A lumbar microdecompression is typically performed for a herniated lumbar disc and is actually more effective for treating leg pain (also known as radiculopathy) than lower back pain.
Impingement on the nerve root (compression) can cause substantial leg pain. While it may take weeks or months for the nerve root to fully heal and any numbness or weakness to get better, patients normally feel relief from leg pain almost immediately after a microdiscectomy spine surgery.

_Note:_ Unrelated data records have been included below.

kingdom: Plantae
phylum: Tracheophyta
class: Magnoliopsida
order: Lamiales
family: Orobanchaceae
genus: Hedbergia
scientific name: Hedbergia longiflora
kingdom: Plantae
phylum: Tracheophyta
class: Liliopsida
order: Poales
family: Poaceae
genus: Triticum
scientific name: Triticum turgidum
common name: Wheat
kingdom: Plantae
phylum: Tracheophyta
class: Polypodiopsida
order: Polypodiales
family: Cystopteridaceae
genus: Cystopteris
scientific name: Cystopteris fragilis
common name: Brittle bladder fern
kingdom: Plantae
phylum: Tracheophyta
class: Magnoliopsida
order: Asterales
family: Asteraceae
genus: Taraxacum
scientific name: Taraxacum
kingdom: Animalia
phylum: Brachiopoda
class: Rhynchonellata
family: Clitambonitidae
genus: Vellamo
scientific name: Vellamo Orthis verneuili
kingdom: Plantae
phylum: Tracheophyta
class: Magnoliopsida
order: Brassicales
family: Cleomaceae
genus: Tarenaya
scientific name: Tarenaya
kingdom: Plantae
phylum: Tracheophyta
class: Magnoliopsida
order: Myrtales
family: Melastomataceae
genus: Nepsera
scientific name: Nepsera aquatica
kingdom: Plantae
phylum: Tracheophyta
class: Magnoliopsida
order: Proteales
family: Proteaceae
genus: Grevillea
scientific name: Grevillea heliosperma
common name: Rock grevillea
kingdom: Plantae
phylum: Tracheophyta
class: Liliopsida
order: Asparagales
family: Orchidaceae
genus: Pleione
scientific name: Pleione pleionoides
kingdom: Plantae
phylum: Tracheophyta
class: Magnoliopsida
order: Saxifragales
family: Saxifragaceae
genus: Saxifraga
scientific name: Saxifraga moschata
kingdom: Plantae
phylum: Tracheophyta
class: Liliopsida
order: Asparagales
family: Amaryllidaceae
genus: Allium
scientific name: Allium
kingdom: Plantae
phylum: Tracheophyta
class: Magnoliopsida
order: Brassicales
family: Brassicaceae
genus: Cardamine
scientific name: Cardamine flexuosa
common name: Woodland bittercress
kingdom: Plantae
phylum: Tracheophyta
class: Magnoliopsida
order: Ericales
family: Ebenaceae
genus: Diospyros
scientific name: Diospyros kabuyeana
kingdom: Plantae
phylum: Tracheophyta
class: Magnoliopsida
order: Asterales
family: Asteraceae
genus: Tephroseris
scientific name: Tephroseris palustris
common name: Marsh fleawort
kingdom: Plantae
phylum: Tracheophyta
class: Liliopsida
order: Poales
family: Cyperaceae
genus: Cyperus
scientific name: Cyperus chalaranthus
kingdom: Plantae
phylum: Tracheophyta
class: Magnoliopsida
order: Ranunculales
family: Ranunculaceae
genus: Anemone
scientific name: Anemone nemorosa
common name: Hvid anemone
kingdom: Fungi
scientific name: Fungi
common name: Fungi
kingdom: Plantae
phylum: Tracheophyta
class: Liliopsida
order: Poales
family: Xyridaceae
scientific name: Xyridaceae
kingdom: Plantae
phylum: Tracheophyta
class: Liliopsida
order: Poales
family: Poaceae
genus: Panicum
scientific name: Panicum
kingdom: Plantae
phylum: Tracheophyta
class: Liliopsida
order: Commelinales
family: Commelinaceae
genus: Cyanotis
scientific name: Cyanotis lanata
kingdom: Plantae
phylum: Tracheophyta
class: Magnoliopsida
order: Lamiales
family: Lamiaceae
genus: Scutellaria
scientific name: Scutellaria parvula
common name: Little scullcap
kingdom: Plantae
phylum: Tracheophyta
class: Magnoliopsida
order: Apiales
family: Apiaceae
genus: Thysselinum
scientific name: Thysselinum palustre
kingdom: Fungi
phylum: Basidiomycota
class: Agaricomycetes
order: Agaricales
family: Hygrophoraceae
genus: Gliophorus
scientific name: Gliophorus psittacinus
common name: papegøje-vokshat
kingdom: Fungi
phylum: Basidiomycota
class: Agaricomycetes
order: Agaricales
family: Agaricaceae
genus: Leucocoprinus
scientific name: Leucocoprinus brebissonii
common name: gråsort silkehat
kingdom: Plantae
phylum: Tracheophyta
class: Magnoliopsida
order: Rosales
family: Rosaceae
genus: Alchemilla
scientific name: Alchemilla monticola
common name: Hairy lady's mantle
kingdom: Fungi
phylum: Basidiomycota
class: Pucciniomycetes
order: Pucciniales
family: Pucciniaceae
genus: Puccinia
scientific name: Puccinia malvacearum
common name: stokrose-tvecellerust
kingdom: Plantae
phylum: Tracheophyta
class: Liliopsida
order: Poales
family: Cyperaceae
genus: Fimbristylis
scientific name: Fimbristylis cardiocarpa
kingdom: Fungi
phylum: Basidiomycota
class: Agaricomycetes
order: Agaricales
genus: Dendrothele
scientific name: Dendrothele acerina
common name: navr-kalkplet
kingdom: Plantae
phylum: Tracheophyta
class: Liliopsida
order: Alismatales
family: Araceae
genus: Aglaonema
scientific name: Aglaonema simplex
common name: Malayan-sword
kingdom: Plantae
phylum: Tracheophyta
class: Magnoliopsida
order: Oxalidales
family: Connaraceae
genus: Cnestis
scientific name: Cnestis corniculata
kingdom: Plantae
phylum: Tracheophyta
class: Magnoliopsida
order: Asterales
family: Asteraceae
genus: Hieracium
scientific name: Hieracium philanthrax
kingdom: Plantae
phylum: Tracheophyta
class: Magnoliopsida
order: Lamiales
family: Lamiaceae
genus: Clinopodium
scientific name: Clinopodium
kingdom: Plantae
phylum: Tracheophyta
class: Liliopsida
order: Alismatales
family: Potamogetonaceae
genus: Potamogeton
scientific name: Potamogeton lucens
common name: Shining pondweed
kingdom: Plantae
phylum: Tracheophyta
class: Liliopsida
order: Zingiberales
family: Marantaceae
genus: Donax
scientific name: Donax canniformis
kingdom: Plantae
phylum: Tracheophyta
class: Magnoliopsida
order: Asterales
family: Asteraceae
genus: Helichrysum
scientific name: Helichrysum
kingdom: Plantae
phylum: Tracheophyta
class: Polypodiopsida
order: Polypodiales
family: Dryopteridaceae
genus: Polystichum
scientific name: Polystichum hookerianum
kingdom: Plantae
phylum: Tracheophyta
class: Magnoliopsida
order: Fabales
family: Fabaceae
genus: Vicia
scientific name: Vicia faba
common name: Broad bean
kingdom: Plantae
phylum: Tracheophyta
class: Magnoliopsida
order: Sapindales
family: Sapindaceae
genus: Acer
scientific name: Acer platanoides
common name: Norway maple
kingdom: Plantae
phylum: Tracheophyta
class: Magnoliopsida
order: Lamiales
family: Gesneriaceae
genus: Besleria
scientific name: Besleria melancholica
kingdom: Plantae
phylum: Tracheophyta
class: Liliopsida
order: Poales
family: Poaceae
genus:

How Lumbar Microdecompression Surgery Is Performed
A microdiscectomy is performed through a small (1 inch to 1 1/2 inch) incision in the midline of the low back.
- First, the back muscles (erector spinae) are lifted off the bony arch (lamina) of the spine. Since these back muscles run vertically, they can be moved out of the way rather than cut.
- The surgeon is then able to enter the spine by removing a membrane over the nerve roots (ligamentum flavum), and uses either operating glasses (loupes) or an operating microscope to visualize the nerve root.
- Often, a small portion of the inside facet joint is removed both to facilitate access to the nerve root and to relieve pressure over the nerve.
- The nerve root is then gently moved to the side and the disc material is removed from under the nerve root.
Importantly, since almost all of the joints, ligaments and muscles are left intact, a lumbar microdecompression does not change the mechanical structure of the patient’s lower spine (lumbar spine).